Defining and treating people primarily based on their race or skin color is morally repugnant
By Robert Fellner, The Nevada Globe, September 26, 2022 5:44 am
Defining and treating people primarily based on their race or skin color is morally repugnant, and its recent resurgence should be condemned. The latest push for a race-based quota appeared in the opinion pages of the Nevada Independent, where the Las Vegas Chapter of the National Bar Association called for Governor Sisolak to exclude all candidates of the wrong skin color when determining who next to appoint to the Nevada Supreme Court.

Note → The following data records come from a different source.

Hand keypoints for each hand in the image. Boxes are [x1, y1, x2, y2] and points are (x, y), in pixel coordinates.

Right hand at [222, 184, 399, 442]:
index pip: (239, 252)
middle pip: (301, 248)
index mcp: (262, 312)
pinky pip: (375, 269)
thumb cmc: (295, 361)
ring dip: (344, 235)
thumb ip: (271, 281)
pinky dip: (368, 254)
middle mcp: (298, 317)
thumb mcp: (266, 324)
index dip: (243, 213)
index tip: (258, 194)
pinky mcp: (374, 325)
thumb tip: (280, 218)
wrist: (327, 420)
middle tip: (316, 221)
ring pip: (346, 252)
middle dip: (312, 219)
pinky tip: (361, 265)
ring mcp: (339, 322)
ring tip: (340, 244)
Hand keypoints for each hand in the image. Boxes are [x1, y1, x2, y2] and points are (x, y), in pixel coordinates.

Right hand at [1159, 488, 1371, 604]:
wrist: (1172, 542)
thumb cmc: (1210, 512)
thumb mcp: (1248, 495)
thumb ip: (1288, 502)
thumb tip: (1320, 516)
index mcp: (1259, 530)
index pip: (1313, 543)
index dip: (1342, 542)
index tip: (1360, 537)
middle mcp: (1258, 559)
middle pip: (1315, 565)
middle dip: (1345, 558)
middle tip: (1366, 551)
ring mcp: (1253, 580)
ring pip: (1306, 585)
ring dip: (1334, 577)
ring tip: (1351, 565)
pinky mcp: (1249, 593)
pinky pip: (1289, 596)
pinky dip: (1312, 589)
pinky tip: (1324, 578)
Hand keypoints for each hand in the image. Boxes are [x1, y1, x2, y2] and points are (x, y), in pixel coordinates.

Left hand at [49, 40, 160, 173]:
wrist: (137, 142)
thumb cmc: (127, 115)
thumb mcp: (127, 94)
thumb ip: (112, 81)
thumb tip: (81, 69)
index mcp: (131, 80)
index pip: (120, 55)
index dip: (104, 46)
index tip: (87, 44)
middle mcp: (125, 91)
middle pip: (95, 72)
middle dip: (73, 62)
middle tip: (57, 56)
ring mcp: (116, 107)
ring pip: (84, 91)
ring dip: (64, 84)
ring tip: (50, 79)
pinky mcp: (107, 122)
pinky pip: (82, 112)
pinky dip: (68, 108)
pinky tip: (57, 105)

Some believe that this new spin on judging and qualifying people based on race is somehow different from the morally odious approach that dominated the previous centuries. The modern approach describes itself as motivated by a desire to ensure our institutions “reflect the diversity of the communities they serve.” But the rot remains the same, despite the new gloss.

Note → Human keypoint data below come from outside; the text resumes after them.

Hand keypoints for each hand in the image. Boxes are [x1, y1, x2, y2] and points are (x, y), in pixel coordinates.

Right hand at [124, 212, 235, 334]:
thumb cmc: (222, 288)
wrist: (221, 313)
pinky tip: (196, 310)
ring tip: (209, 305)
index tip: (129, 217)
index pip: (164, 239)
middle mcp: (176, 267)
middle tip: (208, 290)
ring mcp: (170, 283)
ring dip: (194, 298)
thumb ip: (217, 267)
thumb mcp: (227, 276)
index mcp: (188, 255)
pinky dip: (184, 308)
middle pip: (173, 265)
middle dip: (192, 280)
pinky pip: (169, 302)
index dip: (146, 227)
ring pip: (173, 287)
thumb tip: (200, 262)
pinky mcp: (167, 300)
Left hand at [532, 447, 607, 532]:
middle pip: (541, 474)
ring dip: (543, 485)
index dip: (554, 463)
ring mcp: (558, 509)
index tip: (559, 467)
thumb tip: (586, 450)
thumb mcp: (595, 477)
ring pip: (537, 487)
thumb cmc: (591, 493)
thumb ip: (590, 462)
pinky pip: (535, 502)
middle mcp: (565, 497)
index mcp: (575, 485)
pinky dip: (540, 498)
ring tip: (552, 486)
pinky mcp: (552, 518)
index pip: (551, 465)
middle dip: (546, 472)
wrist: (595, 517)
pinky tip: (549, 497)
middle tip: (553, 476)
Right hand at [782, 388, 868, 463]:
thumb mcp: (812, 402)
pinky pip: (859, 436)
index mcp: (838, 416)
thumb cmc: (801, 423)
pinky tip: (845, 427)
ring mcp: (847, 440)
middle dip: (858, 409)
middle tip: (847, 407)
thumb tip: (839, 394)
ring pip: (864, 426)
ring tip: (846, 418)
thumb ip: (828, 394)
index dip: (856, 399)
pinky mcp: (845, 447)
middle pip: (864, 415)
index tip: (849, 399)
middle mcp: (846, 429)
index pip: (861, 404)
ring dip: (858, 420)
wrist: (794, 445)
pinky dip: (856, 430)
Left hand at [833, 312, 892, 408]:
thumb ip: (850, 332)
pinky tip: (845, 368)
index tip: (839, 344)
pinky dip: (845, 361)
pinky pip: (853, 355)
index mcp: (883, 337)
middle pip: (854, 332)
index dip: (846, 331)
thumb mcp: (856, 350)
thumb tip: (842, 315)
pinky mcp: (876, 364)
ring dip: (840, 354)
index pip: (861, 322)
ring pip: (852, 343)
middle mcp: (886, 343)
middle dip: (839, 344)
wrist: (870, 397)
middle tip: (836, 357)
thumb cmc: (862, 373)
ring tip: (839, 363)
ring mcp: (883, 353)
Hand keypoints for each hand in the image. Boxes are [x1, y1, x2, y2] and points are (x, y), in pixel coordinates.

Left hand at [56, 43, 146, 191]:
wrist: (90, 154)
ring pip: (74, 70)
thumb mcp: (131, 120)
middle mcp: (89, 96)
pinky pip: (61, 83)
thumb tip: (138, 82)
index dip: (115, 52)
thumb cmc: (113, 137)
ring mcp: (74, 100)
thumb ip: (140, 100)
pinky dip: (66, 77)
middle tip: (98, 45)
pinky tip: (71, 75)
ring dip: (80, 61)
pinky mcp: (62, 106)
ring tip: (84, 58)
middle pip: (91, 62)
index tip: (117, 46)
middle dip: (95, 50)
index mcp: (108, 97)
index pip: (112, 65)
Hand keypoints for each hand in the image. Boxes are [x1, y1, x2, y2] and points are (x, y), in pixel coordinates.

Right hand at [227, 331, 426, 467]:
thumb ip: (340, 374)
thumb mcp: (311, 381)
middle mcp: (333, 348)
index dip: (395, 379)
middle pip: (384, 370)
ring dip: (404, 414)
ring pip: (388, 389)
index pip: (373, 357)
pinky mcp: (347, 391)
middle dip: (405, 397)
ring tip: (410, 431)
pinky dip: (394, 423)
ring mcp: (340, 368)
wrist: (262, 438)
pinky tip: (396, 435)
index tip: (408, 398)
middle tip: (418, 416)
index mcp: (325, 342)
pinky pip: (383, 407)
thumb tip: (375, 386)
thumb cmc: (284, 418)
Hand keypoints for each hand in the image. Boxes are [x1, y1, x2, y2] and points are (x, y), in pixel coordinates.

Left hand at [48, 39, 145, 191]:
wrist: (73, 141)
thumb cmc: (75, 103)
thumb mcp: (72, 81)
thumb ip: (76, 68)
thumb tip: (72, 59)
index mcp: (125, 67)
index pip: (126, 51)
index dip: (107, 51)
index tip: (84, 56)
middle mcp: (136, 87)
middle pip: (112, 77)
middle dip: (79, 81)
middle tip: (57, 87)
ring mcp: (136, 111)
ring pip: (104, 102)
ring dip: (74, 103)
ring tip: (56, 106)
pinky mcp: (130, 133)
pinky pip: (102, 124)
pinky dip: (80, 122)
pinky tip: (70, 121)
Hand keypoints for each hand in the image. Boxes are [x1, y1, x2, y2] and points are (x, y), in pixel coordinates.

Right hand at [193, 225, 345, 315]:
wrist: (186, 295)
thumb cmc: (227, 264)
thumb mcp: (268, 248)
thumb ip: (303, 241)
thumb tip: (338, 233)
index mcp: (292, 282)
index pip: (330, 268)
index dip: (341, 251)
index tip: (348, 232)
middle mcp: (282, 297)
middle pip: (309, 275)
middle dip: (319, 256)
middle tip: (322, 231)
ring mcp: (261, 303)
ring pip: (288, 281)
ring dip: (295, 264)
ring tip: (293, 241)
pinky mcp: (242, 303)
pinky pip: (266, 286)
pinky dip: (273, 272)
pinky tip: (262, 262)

This country obviously took far too long to remove race-based barriers that should never have existed in the first place. This fact, however, does not mean we should deny the progress made in removing those barriers, while laboring under the delusion that race-based discrimination is an omnipresent force responsible for every disparate outcome in society.
Indeed, it speaks to the progress already made that, rather than identifying any remaining barriers that still need to be removed, the so-called “equity” activists of today instead seek to erect new race-based barriers of their own.
This part bears repeating. In the name of fighting discrimination, “equity” activists want to deny individual Nevadans the opportunity to be considered for the state’s high court, solely because they are of the wrong race. This is not progress.
Governor Sisolak should select the most qualified applicant for the Nevada Supreme Court. And because race and skin color have nothing to do with that, he should ignore both. The world we should be striving towards is one where people are valued because of their individual humanity and judged based on their unique character and achievements.
As Chief Justice Roberts wisely said, “[t]he way to stop discrimination on the basis of race is to stop discriminating on the basis of race.”
I don’t see how we ever get there by insisting we view and judge people by their skin color first, and their humanity second.